In a statement released following the talks, Ben Sulayem thanked the FIA’s own staff, teams, drivers and power unit manufacturers for acting quickly in what he called a short turnaround. The emphasis wasn’t subtle: this wasn’t pitched as a political bunfight or a mid-season scramble, but as the sport collectively doing damage limitation and getting back ahead of the story.
“Safety and sporting fairness remain the FIA’s highest priorities,” Ben Sulayem said, adding that changes had been “introduced to address the issues identified in the opening events and to ensure the continued integrity and quality of the competition.”
That word choice is doing plenty of work. In F1 terms, “integrity” and “quality” are usually the flags raised when the sport feels it’s drifting into uncomfortable territory — whether that’s cars behaving in ways nobody wants, racing outcomes being skewed by an unintended loophole, or something that’s simply not meeting the bar set when the rulebook was signed off. The FIA isn’t spelling out the technical details yet, but it’s clear enough that the first races of this new era have prompted a rethink, and quickly.
Ben Sulayem also nodded to an “unexpected gap in the calendar due to circumstances beyond the sport,” suggesting the timing of these discussions has been shaped as much by opportunity as urgency. Whatever created that window, the FIA has used it to convene a conversation that tends to be difficult at the best of times: altering the framework of a brand-new ruleset once it’s already gone live.
Perhaps the most pointed line in the statement, though, was the insistence that “more than ever, the drivers have been at the heart of these discussions”. That’s not a throwaway. Drivers are often consulted, listened to politely, then sent back to the simulator while the grown-ups haggle. If the FIA is leaning on their involvement publicly, it’s either because their feedback genuinely drove the direction of travel, or because the governing body wants the grid visibly aligned behind whatever comes next.

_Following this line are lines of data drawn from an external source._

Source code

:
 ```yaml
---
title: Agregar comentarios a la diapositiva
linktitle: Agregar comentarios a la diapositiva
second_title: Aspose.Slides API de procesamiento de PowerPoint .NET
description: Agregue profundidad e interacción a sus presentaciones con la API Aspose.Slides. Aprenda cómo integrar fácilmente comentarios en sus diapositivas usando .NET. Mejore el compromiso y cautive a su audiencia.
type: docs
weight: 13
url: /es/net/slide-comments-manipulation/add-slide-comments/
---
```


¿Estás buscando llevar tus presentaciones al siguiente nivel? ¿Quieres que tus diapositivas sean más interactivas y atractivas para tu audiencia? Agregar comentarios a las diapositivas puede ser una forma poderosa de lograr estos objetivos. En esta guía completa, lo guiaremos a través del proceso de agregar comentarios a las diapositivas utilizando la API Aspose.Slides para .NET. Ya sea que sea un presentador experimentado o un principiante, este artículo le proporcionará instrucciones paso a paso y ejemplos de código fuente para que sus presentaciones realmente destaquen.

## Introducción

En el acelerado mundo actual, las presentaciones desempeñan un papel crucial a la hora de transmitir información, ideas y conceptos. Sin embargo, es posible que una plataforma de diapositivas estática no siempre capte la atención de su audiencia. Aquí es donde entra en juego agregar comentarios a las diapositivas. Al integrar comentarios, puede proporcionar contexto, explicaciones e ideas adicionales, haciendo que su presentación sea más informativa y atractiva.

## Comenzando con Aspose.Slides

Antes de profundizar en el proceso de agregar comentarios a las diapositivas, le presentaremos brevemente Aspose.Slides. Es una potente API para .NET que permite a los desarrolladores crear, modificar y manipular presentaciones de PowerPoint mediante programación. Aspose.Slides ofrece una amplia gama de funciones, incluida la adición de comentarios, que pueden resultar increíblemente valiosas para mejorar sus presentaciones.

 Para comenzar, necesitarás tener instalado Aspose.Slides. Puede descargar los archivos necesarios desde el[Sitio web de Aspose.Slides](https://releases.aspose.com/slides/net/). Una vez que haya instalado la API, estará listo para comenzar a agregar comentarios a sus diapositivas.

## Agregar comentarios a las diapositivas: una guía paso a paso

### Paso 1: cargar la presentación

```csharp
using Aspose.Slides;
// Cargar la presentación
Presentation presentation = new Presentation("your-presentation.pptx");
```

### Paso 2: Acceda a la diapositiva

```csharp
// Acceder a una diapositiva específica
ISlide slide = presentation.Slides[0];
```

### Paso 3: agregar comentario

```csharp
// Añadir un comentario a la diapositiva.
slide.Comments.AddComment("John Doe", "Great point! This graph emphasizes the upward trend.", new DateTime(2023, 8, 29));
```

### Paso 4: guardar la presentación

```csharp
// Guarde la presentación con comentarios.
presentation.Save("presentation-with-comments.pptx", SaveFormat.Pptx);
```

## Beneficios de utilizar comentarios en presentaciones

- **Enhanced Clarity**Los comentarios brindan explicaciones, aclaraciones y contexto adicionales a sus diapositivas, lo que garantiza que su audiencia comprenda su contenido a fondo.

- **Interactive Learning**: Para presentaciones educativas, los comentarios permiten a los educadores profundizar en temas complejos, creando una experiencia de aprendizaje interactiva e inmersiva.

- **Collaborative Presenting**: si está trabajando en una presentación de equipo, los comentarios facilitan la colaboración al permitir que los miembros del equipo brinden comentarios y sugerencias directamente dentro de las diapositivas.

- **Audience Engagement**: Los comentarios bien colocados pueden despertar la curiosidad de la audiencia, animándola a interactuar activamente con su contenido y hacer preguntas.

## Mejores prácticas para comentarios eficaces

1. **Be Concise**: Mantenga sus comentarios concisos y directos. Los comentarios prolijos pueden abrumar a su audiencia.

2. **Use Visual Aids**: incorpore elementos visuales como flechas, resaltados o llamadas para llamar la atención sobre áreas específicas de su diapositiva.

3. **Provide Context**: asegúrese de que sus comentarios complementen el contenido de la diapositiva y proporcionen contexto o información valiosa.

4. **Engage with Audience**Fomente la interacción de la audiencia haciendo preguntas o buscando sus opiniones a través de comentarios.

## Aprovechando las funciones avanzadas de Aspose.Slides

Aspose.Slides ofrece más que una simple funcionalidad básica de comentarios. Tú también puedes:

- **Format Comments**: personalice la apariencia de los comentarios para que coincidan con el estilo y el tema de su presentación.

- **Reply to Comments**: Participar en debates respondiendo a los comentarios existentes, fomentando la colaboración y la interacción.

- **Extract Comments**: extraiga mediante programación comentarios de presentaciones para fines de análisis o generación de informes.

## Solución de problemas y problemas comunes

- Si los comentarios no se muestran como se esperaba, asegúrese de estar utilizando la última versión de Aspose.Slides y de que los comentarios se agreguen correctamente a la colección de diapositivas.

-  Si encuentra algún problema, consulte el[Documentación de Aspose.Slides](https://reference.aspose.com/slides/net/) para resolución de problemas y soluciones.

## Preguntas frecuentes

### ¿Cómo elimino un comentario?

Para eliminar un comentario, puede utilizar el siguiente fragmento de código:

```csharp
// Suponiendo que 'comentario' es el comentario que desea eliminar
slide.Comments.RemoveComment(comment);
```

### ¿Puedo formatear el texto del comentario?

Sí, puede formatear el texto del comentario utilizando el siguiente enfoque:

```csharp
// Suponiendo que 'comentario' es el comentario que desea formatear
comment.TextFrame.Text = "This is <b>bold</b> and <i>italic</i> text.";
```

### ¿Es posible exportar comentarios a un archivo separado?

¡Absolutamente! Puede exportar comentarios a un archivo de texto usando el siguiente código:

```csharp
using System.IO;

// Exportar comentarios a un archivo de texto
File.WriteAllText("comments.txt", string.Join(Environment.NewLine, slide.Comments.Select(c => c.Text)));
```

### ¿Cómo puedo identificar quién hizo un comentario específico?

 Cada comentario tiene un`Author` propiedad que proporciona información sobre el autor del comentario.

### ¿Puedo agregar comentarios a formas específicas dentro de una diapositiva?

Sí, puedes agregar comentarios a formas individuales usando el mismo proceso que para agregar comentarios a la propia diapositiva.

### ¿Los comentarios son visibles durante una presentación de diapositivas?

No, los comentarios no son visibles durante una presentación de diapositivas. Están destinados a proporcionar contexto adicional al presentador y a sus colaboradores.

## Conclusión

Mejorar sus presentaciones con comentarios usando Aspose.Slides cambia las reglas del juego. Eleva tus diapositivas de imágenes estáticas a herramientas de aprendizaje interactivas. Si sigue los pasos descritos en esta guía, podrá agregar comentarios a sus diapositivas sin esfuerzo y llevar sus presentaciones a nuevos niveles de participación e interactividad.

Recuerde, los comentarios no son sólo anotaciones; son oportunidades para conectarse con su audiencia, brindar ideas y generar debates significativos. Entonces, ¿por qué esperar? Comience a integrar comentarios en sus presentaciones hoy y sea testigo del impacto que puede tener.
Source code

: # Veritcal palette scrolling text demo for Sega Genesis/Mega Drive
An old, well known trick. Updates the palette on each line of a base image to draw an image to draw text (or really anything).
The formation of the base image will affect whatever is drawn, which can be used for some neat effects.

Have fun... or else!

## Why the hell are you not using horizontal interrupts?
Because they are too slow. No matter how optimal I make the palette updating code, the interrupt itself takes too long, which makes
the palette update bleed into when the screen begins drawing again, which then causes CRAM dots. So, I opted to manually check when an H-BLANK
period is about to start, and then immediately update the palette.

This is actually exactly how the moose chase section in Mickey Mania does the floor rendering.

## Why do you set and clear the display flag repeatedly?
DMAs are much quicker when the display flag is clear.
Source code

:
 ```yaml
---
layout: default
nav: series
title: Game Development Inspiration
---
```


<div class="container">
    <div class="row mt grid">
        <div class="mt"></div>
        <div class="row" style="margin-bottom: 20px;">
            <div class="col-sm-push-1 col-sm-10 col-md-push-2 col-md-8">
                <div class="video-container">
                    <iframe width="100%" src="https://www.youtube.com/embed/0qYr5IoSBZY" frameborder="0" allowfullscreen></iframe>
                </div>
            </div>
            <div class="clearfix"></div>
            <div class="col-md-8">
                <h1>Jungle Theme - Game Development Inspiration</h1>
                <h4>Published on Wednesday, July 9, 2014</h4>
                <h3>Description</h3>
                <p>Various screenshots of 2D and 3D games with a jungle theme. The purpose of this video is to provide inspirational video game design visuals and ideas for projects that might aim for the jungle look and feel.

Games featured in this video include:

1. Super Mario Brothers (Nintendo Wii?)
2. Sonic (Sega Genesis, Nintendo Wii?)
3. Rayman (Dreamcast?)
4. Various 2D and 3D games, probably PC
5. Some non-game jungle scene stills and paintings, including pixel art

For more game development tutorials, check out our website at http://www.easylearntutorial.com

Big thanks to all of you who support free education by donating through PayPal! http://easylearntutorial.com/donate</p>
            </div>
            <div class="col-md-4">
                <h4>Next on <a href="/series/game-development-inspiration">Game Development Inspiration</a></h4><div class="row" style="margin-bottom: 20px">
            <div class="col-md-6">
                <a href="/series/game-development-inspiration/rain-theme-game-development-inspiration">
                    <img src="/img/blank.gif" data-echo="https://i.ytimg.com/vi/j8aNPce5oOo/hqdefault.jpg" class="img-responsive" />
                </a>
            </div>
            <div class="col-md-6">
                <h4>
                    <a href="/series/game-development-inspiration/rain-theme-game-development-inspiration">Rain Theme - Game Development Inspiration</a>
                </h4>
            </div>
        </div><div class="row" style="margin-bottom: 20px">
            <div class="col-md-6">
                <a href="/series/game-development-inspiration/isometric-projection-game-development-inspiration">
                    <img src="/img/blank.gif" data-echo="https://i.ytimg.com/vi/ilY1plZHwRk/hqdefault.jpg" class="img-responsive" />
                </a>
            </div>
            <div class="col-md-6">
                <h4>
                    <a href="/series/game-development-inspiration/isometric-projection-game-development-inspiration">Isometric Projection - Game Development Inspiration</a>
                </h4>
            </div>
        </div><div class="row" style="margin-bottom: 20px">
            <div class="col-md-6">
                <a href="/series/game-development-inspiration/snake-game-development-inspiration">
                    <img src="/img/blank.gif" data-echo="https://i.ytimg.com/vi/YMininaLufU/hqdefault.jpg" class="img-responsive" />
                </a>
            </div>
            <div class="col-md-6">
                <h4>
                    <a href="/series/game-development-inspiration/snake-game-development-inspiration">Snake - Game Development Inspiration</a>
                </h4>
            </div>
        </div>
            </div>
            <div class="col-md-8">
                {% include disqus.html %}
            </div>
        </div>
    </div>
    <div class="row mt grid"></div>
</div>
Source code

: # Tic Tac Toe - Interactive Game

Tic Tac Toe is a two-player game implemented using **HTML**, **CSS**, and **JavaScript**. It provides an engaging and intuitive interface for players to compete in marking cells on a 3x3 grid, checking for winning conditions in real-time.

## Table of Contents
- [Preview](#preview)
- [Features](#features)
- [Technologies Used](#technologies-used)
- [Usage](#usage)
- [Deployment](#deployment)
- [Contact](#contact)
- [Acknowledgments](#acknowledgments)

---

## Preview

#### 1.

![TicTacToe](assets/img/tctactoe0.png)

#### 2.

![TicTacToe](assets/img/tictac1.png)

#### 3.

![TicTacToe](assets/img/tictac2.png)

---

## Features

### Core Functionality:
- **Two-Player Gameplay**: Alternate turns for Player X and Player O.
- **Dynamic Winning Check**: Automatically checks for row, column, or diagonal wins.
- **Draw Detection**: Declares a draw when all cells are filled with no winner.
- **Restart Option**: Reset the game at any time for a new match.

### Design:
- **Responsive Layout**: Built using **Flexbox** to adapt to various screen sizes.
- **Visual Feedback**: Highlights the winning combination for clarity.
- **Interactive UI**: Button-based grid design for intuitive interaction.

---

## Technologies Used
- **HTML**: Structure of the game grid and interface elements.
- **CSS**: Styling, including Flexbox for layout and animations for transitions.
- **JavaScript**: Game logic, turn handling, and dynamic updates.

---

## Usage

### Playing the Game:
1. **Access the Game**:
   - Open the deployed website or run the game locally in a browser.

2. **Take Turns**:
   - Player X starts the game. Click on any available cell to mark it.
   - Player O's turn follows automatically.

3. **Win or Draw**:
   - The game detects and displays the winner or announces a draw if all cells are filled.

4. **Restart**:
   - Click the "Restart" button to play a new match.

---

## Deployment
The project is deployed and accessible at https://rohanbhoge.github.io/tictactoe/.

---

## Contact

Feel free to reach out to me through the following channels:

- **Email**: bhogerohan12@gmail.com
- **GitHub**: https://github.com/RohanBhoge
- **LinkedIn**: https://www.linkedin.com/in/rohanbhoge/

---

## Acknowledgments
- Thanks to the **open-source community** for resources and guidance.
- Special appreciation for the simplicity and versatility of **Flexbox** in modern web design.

Either way, it’s an unmistakable attempt to get ahead of the inevitable: in a tight competitive landscape, any in-season regulatory adjustment risks being viewed through the lens of who it helps and who it hurts. Ben Sulayem’s message is essentially an inoculation against that — an assurance that the changes aren’t about engineering a winner, but about restoring balance and confidence in what 2026 is supposed to be.
For now, the FIA is keeping specifics under wraps, and Ben Sulayem’s statement reads like the preamble rather than the full briefing. But the direction is set: modifications are on the table, the early evidence has been compelling enough to force action, and the sport wants to present a united front before the next phase of the season begins.
The FIA says more information will follow.